C'est un projet auquel je songeais depuis trois ans. J'avais d'abord pensé à l'adapter pour le petit écran. Mais mon compagnon, Jean Pierre Alessandri, producteur, m'a encouragée à aller plus loin. Il a été du reste très présent artistiquement sur le film. Pour acquérir les droits, j'ai ainsi rencontré Maître Pierre Hebey, écrivain lui-même, et représentant de l'Académie Goncourt, à qui Bazin avait confié le droit moral de son œuvre. Je savais que je ne voulais pas tirer l'histoire vers un drame. Ce qui me séduisait, c'était l'énergie vitale qui s'en dégage, et même son humour. Pierre Hebey connaissait bien
Philippe De Broca, et quand il m'a proposé de le rencontrer, j'ai tout de suite été intéressée. Un homme de comédie dans une histoire a priori dramatique, cela ne pouvait qu'être riche. Enfin, j'adore “ Le Cavaleur ”pour son désenchantement. Et puis j'avais vu “ Le Jardin des plantes ”où on suivait une histoire du point de vue d'une petite fille. Il y avait là des choses magiques du monde de l'enfance très réussies. Travailler à l'écriture avec Philippe fut un plaisir. Il est resté curieux et ouvert, malgré sa grande carrière. Le casting a été construit autour de Folcoche. Tout a été alors très vite avec Rezo (les bien nommés pour ce film). Philippe a réalisé un film sensible et plus personnel qu'il ne le croit sans doute lui-même. Sans doute aussi parce que ce milieu des Rezeau, il le connaît par cœur et, comme Bazin au fond, il a une certaine tendresse pour ces gens.

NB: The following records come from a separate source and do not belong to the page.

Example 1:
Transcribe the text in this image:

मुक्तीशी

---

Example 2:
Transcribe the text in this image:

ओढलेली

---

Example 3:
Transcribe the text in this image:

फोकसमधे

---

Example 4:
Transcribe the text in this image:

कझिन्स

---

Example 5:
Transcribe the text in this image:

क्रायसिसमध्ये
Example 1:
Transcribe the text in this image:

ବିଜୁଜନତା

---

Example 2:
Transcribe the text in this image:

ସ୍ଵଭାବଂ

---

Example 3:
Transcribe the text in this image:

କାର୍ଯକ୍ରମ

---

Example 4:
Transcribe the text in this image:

Qu'est-ce qui vous attirait tant dans ce livre ?
D'abord, sa violence et sa modernité. L'action a beau se passer chez des bourgeois des années 20, ce qu'il raconte nous concerne. “Vipère au poing” est un récit sur l'enfance, la révolte et l'apprentissage de l'âge d'homme. C'est un grand roman de haine, mais aussi, d'amour. Universel, intemporel et en ce sens c'est un "classique". Ce n'est pas un hasard s'il a connu un si grand succès, plus de 4 millions d'exemplaires, et s'il est toujours étudié dans les lycées.

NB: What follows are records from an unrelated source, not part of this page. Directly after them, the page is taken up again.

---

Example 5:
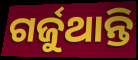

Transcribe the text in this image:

ଗର୍ଜୁଥାନ୍ତି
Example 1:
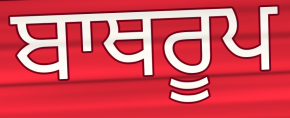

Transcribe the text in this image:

ਬਾਥਰੂਪ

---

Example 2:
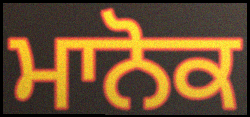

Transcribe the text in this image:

ਮਾਨੋਕ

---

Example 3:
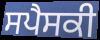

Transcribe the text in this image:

ਸਪੈਸਕੀ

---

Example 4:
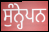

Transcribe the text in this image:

ਸੁੰਨ੍ਹੇਪਨ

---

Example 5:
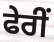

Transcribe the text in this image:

ਫੇਰੀਂ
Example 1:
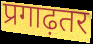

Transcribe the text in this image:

प्रगाढ़तर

Il parle de la famille et de l'importance de l'amour, en décrivant une famille qui étouffe de ne pas savoir s'aimer. Il parle aussi de l'éducation, un thème qui nous préoccupe tous, même si la situation est ici paroxystique. Enfin, la dimension humoristique du livre m'intéressait beau- coup. L'humour chez Bazin naît d'une certaine distance et défense par rapport aux événements décrits, un trait qu'il partage avec Jules Renard (“Poil de carotte ”)ou Jules Vallès (“ L''Enfant ”), autres écrivains de l'enfance malheureuse. Folcoche est une cousine des marâtres des contes de Grimm et de la Mère Mac-Miche. On adore la détester. Il y a un comique de situations, souvent cocasses, parfois tragi-comiques -la noyade de Folcoche -il y a le côté " clan " et " guerre " des enfants contre leur mère, , et puis toute une galerie de personnages hauts en couleurs croqués, épinglés sans pitié -mais sans haine -comme les mouches de Monsieur Rezeau. Enfin c'est un roman d'un optimisme incroyable :il montre que quelque chose de sublime peut sortir de ce chaos, puisque Brasse Bouillon devient écrivain. Nous assistons à la genèse d'un artiste.